** Available records follows **
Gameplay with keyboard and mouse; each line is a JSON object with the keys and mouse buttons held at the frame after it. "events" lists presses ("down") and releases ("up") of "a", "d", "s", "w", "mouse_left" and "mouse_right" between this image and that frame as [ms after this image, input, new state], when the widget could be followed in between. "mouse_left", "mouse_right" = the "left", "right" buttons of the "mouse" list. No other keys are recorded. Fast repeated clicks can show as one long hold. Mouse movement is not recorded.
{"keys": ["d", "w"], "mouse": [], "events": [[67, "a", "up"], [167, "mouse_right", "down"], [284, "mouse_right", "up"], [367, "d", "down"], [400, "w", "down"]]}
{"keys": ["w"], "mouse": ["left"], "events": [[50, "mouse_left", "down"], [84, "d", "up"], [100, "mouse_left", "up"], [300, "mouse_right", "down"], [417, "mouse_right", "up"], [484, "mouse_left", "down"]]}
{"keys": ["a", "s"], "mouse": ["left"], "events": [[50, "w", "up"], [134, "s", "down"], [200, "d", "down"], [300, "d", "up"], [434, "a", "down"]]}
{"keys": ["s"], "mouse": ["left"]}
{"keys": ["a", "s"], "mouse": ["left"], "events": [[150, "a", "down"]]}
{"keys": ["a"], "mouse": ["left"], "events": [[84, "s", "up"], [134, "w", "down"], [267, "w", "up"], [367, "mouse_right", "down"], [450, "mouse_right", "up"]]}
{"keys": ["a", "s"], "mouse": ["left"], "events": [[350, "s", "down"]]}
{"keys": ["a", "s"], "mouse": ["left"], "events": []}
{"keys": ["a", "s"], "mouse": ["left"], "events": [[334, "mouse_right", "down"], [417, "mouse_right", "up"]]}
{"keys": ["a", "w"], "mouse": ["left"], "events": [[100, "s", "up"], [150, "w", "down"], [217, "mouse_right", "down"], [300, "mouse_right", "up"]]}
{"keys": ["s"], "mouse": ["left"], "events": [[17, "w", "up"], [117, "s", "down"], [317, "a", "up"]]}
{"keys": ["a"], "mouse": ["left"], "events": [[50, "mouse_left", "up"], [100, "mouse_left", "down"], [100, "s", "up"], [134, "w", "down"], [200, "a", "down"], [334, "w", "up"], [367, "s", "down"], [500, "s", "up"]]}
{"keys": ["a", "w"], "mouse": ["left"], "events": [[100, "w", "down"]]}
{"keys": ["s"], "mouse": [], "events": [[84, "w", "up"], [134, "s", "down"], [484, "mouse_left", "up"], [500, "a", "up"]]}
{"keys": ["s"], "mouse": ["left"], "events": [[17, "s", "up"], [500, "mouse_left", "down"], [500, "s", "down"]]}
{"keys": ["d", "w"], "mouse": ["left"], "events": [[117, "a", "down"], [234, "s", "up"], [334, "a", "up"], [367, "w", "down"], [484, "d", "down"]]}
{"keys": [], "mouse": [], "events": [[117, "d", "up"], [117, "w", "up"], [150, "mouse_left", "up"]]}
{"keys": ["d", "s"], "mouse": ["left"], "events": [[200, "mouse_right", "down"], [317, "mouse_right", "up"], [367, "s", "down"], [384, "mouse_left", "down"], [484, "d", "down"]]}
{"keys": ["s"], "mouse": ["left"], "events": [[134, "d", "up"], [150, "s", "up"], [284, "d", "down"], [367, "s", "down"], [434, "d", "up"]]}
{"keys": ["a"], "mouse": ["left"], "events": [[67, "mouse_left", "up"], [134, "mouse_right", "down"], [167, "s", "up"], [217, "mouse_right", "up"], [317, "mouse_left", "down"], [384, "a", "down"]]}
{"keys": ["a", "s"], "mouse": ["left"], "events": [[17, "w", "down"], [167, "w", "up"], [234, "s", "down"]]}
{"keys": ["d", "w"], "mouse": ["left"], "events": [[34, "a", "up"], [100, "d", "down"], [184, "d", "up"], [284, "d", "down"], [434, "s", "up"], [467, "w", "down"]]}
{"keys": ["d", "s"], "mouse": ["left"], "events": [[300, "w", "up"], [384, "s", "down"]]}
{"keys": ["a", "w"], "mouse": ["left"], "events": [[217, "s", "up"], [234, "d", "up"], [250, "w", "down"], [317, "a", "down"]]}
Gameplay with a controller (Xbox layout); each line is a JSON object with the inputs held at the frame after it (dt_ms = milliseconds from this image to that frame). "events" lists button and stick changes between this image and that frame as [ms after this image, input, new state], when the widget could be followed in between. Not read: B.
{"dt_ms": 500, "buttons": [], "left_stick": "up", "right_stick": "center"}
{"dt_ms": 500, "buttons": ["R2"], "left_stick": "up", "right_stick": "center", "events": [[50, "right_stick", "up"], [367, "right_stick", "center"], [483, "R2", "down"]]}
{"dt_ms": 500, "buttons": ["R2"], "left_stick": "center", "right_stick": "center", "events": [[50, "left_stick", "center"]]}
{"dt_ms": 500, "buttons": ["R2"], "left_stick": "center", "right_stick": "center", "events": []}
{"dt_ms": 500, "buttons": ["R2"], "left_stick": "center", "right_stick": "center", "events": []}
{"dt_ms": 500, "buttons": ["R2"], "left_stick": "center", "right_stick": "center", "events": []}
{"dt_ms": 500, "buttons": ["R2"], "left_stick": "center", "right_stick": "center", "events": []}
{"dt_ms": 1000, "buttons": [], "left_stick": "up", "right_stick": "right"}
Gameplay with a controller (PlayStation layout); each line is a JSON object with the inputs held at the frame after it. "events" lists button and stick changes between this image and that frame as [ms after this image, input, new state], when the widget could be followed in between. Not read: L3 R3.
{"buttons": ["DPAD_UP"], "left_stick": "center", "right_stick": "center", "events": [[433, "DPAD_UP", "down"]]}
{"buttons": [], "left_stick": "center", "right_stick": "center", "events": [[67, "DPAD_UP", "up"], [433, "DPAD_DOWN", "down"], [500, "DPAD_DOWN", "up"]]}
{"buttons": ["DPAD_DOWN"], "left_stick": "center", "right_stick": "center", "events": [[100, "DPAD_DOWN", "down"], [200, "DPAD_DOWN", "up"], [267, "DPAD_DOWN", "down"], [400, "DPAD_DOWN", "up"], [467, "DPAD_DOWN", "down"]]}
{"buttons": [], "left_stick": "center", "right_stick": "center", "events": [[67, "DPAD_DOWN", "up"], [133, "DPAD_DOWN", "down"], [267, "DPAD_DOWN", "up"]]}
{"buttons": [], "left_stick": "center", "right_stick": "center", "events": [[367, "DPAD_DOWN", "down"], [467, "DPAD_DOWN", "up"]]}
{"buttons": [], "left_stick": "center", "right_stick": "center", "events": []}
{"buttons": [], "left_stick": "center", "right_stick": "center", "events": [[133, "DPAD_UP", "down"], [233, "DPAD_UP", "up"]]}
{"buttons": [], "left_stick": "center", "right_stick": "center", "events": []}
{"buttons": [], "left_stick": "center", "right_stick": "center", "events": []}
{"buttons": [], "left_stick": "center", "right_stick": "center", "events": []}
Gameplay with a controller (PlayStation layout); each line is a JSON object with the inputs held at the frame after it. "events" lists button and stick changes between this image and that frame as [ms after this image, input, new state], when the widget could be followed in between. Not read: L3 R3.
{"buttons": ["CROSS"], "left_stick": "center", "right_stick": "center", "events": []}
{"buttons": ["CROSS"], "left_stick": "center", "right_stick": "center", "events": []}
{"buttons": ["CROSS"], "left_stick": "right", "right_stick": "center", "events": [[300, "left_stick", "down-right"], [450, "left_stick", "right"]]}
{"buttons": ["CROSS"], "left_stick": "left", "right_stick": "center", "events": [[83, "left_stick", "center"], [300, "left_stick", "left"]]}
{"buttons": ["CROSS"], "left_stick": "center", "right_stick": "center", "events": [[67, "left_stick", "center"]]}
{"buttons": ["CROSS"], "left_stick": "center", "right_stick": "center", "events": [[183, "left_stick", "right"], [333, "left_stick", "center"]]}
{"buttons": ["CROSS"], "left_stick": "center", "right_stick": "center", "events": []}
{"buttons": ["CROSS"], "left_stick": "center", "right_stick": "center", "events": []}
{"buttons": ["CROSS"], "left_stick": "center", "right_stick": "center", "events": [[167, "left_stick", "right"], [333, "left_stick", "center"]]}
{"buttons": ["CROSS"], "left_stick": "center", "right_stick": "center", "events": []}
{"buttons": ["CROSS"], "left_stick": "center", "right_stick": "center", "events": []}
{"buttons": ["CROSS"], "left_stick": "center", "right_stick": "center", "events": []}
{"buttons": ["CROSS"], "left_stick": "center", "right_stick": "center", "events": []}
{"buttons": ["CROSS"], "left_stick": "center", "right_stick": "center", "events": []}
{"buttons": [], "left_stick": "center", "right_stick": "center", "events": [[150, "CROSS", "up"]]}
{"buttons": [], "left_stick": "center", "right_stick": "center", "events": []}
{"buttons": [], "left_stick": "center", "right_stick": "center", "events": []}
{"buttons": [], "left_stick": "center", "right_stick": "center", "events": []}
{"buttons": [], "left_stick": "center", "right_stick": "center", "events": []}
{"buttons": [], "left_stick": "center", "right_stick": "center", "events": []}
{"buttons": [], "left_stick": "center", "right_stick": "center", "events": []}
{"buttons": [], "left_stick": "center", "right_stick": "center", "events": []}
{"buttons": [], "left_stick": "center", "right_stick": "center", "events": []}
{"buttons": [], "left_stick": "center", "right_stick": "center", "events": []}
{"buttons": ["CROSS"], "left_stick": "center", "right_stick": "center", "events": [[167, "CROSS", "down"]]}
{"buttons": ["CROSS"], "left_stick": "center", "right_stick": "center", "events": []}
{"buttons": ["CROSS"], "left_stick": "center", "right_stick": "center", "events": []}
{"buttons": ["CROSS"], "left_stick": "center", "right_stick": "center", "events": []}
** End of Available records **
> **Task details**
Return a copy of each line in the entries that contains "between".

> **Written solution**
Gameplay with keyboard and mouse; each line is a JSON object with the keys and mouse buttons held at the frame after it. "events" lists presses ("down") and releases ("up") of "a", "d", "s", "w", "mouse_left" and "mouse_right" between this image and that frame as [ms after this image, input, new state], when the widget could be followed in between. "mouse_left", "mouse_right" = the "left", "right" buttons of the "mouse" list. No other keys are recorded. Fast repeated clicks can show as one long hold. Mouse movement is not recorded.
Gameplay with a controller (Xbox layout); each line is a JSON object with the inputs held at the frame after it (dt_ms = milliseconds from this image to that frame). "events" lists button and stick changes between this image and that frame as [ms after this image, input, new state], when the widget could be followed in between. Not read: B.
Gameplay with a controller (PlayStation layout); each line is a JSON object with the inputs held at the frame after it. "events" lists button and stick changes between this image and that frame as [ms after this image, input, new state], when the widget could be followed in between. Not read: L3 R3.
Gameplay with a controller (PlayStation layout); each line is a JSON object with the inputs held at the frame after it. "events" lists button and stick changes between this image and that frame as [ms after this image, input, new state], when the widget could be followed in between. Not read: L3 R3.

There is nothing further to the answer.